Thursday, April 16, 2015

Former TSA Agent: Groping Scandal Is Business as Usual

Jason Edward Harrington a former TSA agent writes at TIME:
There are far too many federal hands on people's private parts in airports

The recent story of two Transportation Security Administration screeners at Denver International Airport manipulating full-body scanners in order to grope men’s crotches is disturbing, but it came as no surprise to me.

Over the course of my six years with the TSA, the leveraging of rules and surveillance tools to abuse passengers was a daily checkpoint occurrence. Has the TSA screener searching your luggage suddenly decided to share with you the finer points of official bag-search procedure just as your final boarding call is being announced? There’s a good chance that he or she just doesn’t like you. Or in some cases, as we’ve seen, it may be that the screener finds you attractive and wants to use the TSA rules as an excuse to get his or her hands on you...
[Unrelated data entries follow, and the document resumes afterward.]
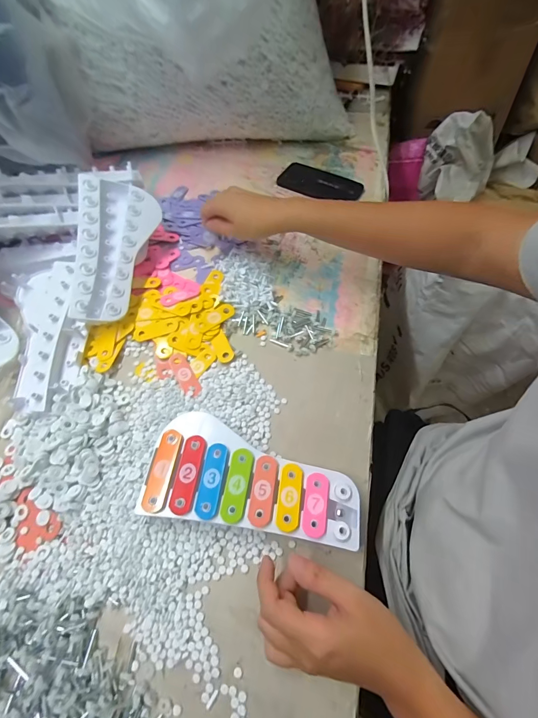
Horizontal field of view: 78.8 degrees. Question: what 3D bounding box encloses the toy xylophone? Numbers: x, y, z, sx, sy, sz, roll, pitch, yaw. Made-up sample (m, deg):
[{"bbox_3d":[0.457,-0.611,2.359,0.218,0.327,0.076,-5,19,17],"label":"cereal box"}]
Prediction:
[{"bbox_3d":[-0.016,0.130,0.364,0.224,0.038,0.107,8,61,4],"label":"toy xylophone"}]

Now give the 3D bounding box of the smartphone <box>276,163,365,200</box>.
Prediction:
[{"bbox_3d":[0.101,-0.344,0.644,0.159,0.015,0.080,24,63,13],"label":"smartphone"}]

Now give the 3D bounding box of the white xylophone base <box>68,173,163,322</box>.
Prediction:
[{"bbox_3d":[-0.231,-0.176,0.490,0.105,0.038,0.268,9,69,-24],"label":"white xylophone base"}]

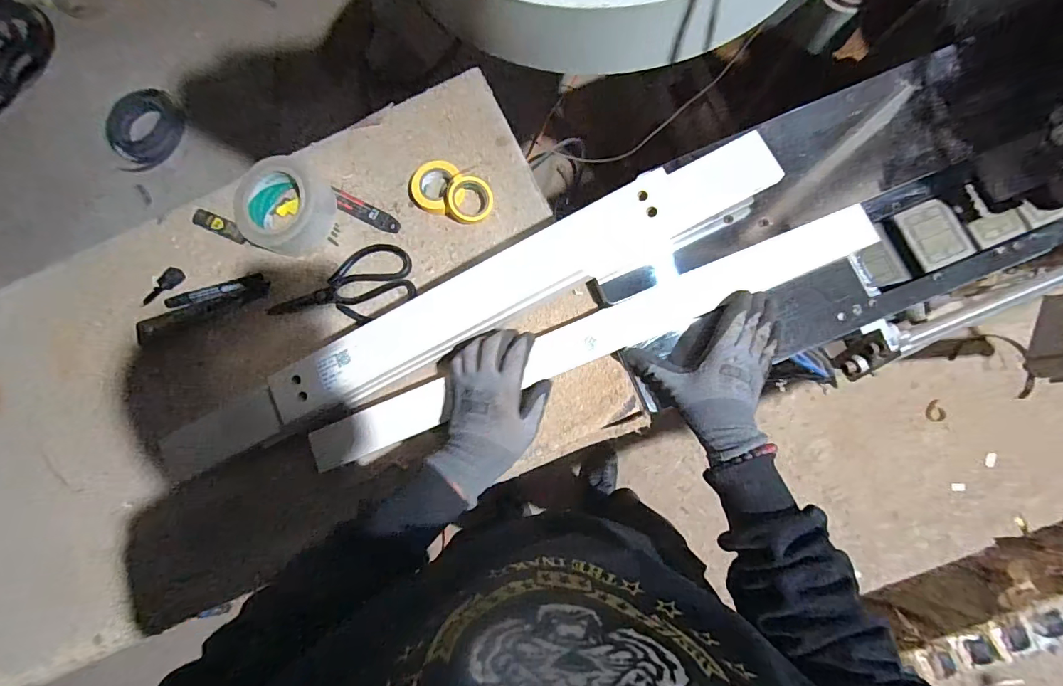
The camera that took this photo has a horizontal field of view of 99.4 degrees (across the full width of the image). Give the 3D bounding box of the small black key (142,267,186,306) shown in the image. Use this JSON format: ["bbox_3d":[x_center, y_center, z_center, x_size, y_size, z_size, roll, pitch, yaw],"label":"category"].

What most people don’t realize is that the full-body scanners the two agents used to assault those passengers — the scanners that millions of people pass through each day — are practically useless. The TSA, in its rush to replace the controversial “nude” radiation scanners that they phased out in 2013, swapped out one poorly functioning line of machines for another. The current millimeter wave scanners, with their outrageous false-positive rates, regularly cause unnecessary pat-downs: The agent running his or her hands over you after you pass through the scanner is almost never doing it for a good reason.

It's time that security operations be returned to individual airlines. Each airline should deal with its own security concerns in any manner it sees fit. Not surprisingly to anyone who understands how government works, government security has turned into a freak show for government perverts.